To counter this, every single POS terminal must have its defaults removed. If they are rebooted or reset, the defaults may have to be removed again. The same applies to every wireless router and connection.
Furthermore, since attacks are happening higher up the chain, the entire supply chain has to be validated to prevent malware insertion. Insist that your vendors do the same.
5) Know your vendors
This includes not just your organisation’s hardware and software suppliers, but also your organisation’s lawyers and accountants, HR and recruiters, architects and engineers, consultants and third parties, cloud providers, business and technology service providers and consultants.
Any of them can introduce vulnerabilities into your network. So ensure that they are trained and that they agree to your policies and data procedures.
Next, work the way up their supply chains, since their vendors can introduce vulnerabilities into your network as well.
6) Prepare an IoT strategy
IDC predicts that this year will be the year when the Internet of Things (IoT) will move beyond the hype in Asia Pacific.
Once the IoT is fully realised, there will be exponentially more data exposure, vulnerable handlers and open doors by way of all the new connected devices.

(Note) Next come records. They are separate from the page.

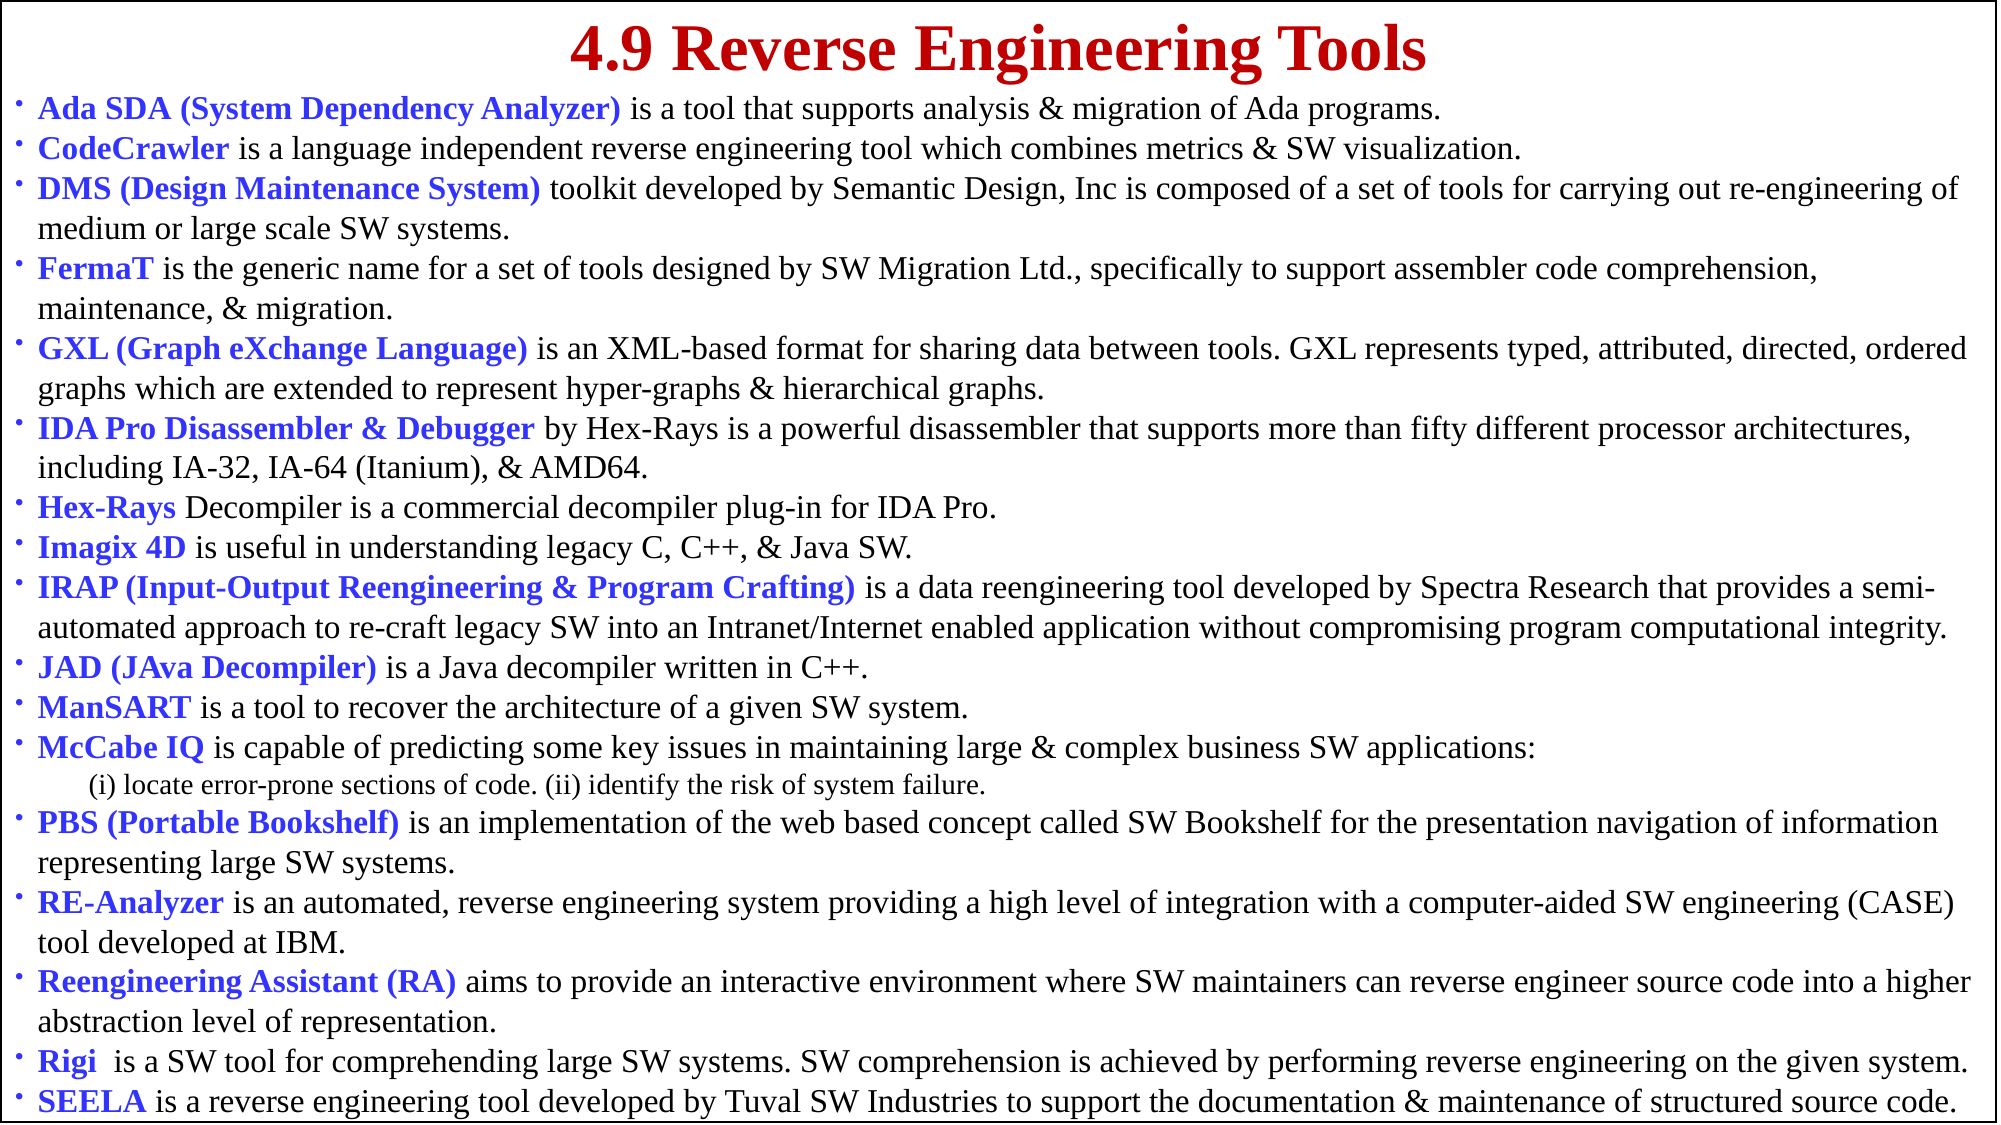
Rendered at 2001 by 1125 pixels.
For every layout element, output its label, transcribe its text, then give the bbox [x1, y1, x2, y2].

title 4.9 Reverse Engineering Tools [477, 0, 1523, 78]
text_box Ada SDA (System Dependency Analyzer) is a tool that supports analysis & migration of Ada programs. CodeCrawler is a language independent reverse engineering tool which combines metrics & SW visualization. DMS (Design Maintenance System) toolkit developed by Semantic Design, Inc is composed of a set of tools for carrying out re-engineering of medium or large scale SW systems. FermaT is the generic name for a set of tools designed by SW Migration Ltd., specifically to support assembler code comprehension, maintenance, & migration. GXL (Graph eXchange Language) is an XML-based format for sharing data between tools. GXL represents typed, attributed, directed, ordered graphs which are extended to represent hyper-graphs & hierarchical graphs. IDA Pro Disassembler & Debugger by Hex-Rays is a powerful disassembler that supports more than fifty different processor architectures, including IA-32, IA-64 (Itanium), & AMD64. Hex-Rays Decompiler is a commercial decompiler plug-in for IDA Pro. Imagix 4D is useful in understanding legacy C, C++, & Java SW. IRAP (Input-Output Reengineering & Program Crafting) is a data reengineering tool developed by Spectra Research that provides a semi-automated approach to re-craft legacy SW into an Intranet/Internet enabled application without compromising program computational integrity. JAD (JAva Decompiler) is a Java decompiler written in C++. ManSART is a tool to recover the architecture of a given SW system. McCabe IQ is capable of predicting some key issues in maintaining large & complex business SW applications: (i) locate error-prone sections of code. (ii) identify the risk of system failure. PBS (Portable Bookshelf) is an implementation of the web based concept called SW Bookshelf for the presentation navigation of information representing large SW systems. RE-Analyzer is an automated, reverse engineering system providing a high level of integration with a computer-aided SW engineering (CASE) tool developed at IBM. Reengineering Assistant (RA) aims to provide an interactive environment where SW maintainers can reverse engineer source code into a higher abstraction level of representation. Rigi is a SW tool for comprehending large SW systems. SW comprehension is achieved by performing reverse engineering on the given system. SEELA is a reverse engineering tool developed by Tuval SW Industries to support the documentation & maintenance of structured source code. [0, 78, 2000, 1125]
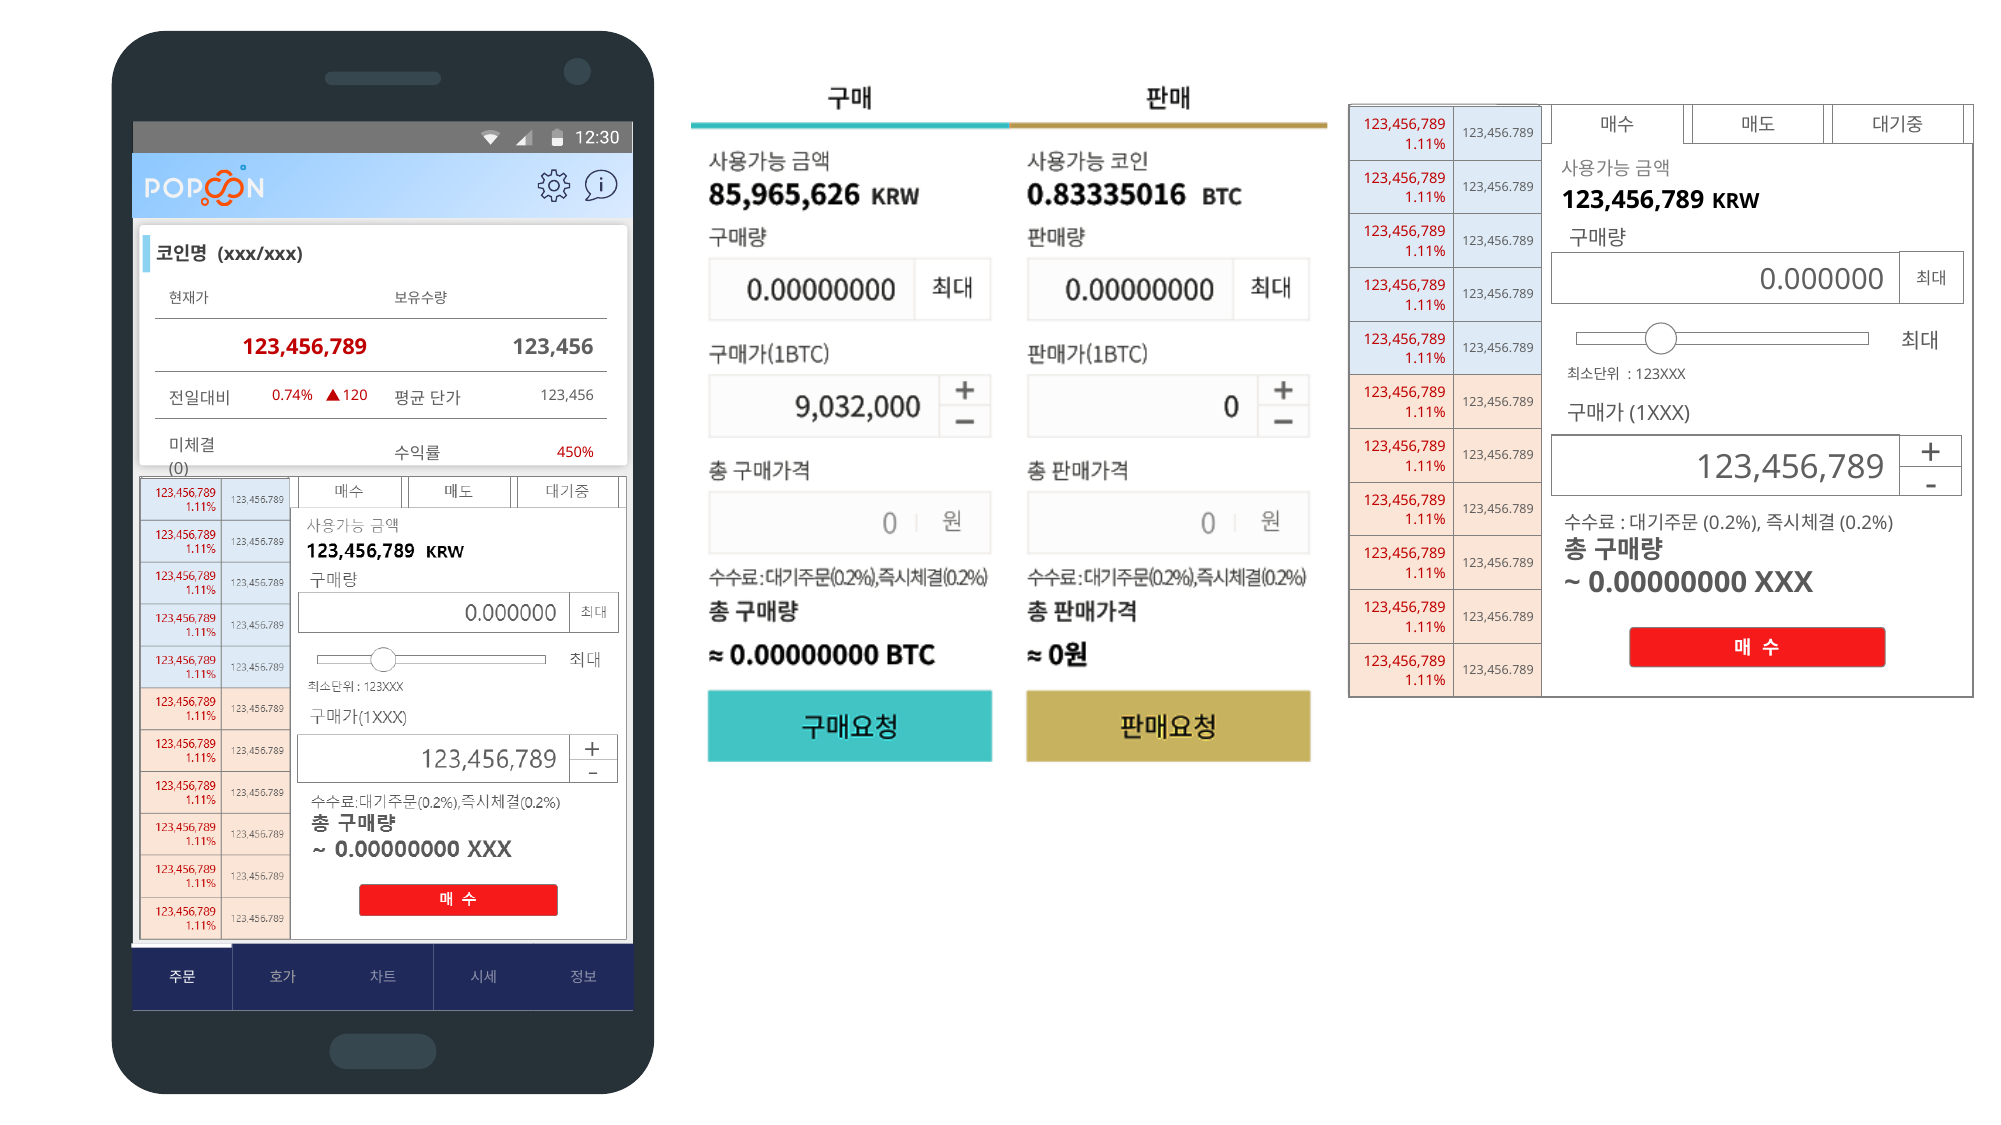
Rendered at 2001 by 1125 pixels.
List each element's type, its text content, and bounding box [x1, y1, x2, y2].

A pre-emptive strategy is essential. Make these IP-aware (Internet Protocol) and addressable devices work for, instead of against, your organisation.
7) Learn to say ‘yes’
When confronted with new technology and its associated liability, too many companies are too quick to say ‘no.’ The lawyers, the regulators, the CIO (chief information officer) and IT directors all say ‘no’: No USB. No WiFi. No cloud. No IoT. No RFID (radio-frequency identification). No iPay.
That’s the wrong answer. Prohibiting useful technology will only encourage people to move to simpler, often less-secure workarounds.
So at least say ‘maybe.’ ‘Yes’ is better, then secure whatever is deemed useful instead of fearing it.
8) Make this a ‘chief executive’ concern
Preventing digital theft is not a security issue, nor is it a technology, legal or compliance issue. In fact, it is a company-wide concern, fundamental to the very core of retail.
Security is not something to just bolt on; it is integral to every single business decision.
Thus, security is a CEO (chief executive officer) and board of directors issue. It enables and empowers every aspect of the company.
With so much at stake, it deserves a seat at the big boy table – as well as a big boy budget and the ear of the CEO.
Sandy Gopalan is vice president of Consulting at Cognizant Technology Solutions.